The woman was seated across from me, slight, draped in a cashmere cardigan and loose pants, and when it was her turn, said she was most grateful for the harvest of memory. Then she leaned in and told me a story about how as a girl, she'd always wanted to be an opera singer. She was qualified, auditioned and been granted acceptance to a prestigious performing arts university. But there was a problem. Her father preferred quiet in the house, and he couldn't abide her practicing. "So I was put in the position of having to learn to use my voice without making any noise."
The sentence rang like a gong in my chest when I first heard it and I have not stopped thinking about it since.
I thought about it as I watched my W colleagues Julie Foudy and Sarah Spain and Alyssa Roenigk take the stage and command it with voices that boomed, stirred and cracked wise. I thought about it while force of nature Andra Day encouraged us to "go to the places in life or in your heart that are the scariest," before belting out a set that left the entire crowd believing we had the strength to do just that. I thought about it when the Sister Survivors told their stories of sexual abuse and pushing forward in the face of an entire organization and culture that profited from scaring them silent.
Keeping women quiet is an international preoccupation. Such has it always been. The margin of acceptable volume slim. (To say nothing of acceptable "tone.") Throughout the Summit, I thought about how this woman from the Sukkot, not too much older than I am, was denied the blessings of her gifts, her childhood dream, by her own father, simply because he wanted her to hush.

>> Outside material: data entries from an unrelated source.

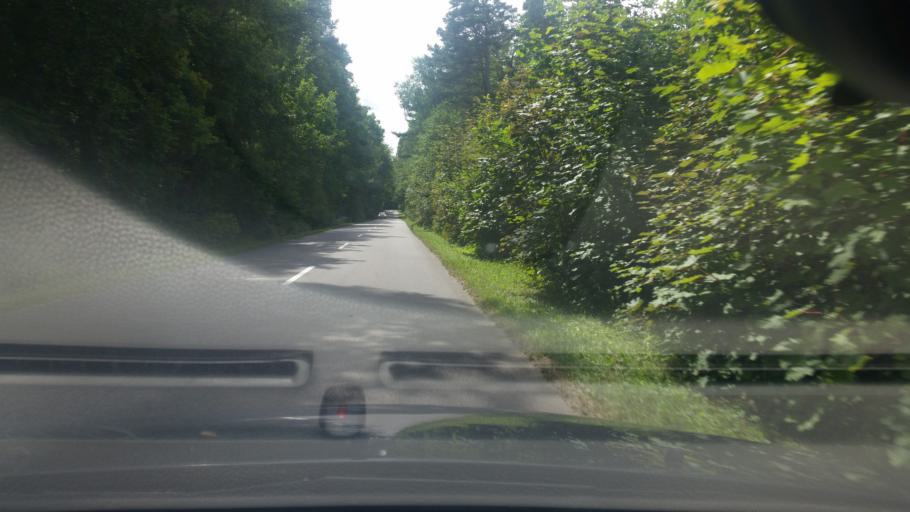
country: PL
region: Pomeranian Voivodeship
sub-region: Powiat wejherowski
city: Choczewo
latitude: 54.7515
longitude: 17.7467
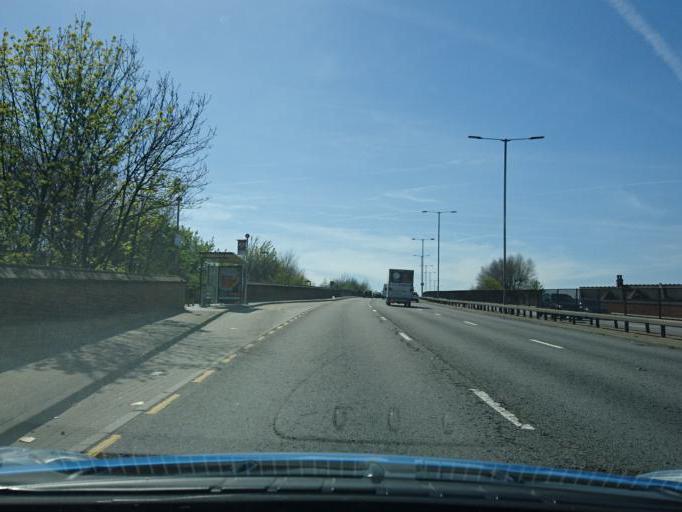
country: GB
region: England
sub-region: Greater London
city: Hendon
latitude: 51.5979
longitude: -0.1782
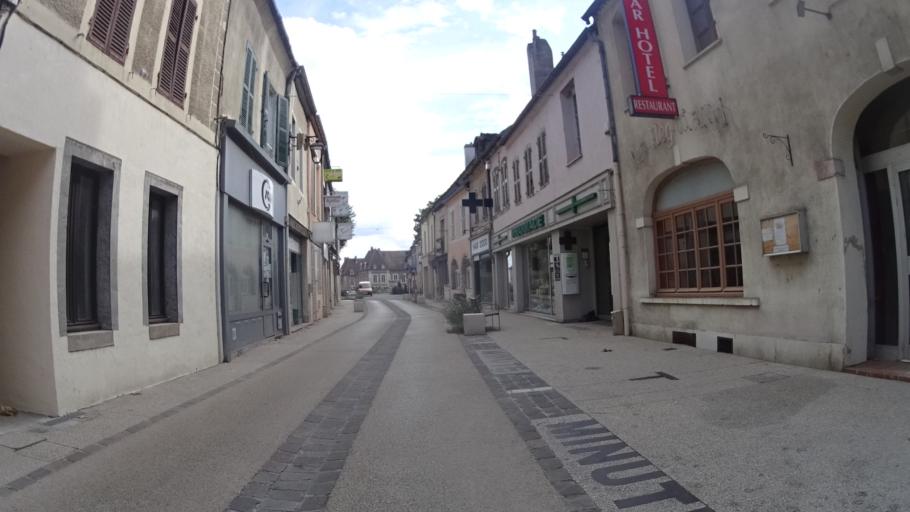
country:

And because of that, I grabbed a microphone. And after I said my piece, I passed it to another woman, who spoke and passed it to another woman after her. And so it went. Three days, woman after woman telling her story, on stage and off, reflecting on our harvest, encircled by a swell of purpose. We had come together to shelter each other, to use our voices. And all of us, every last one of us, made noise.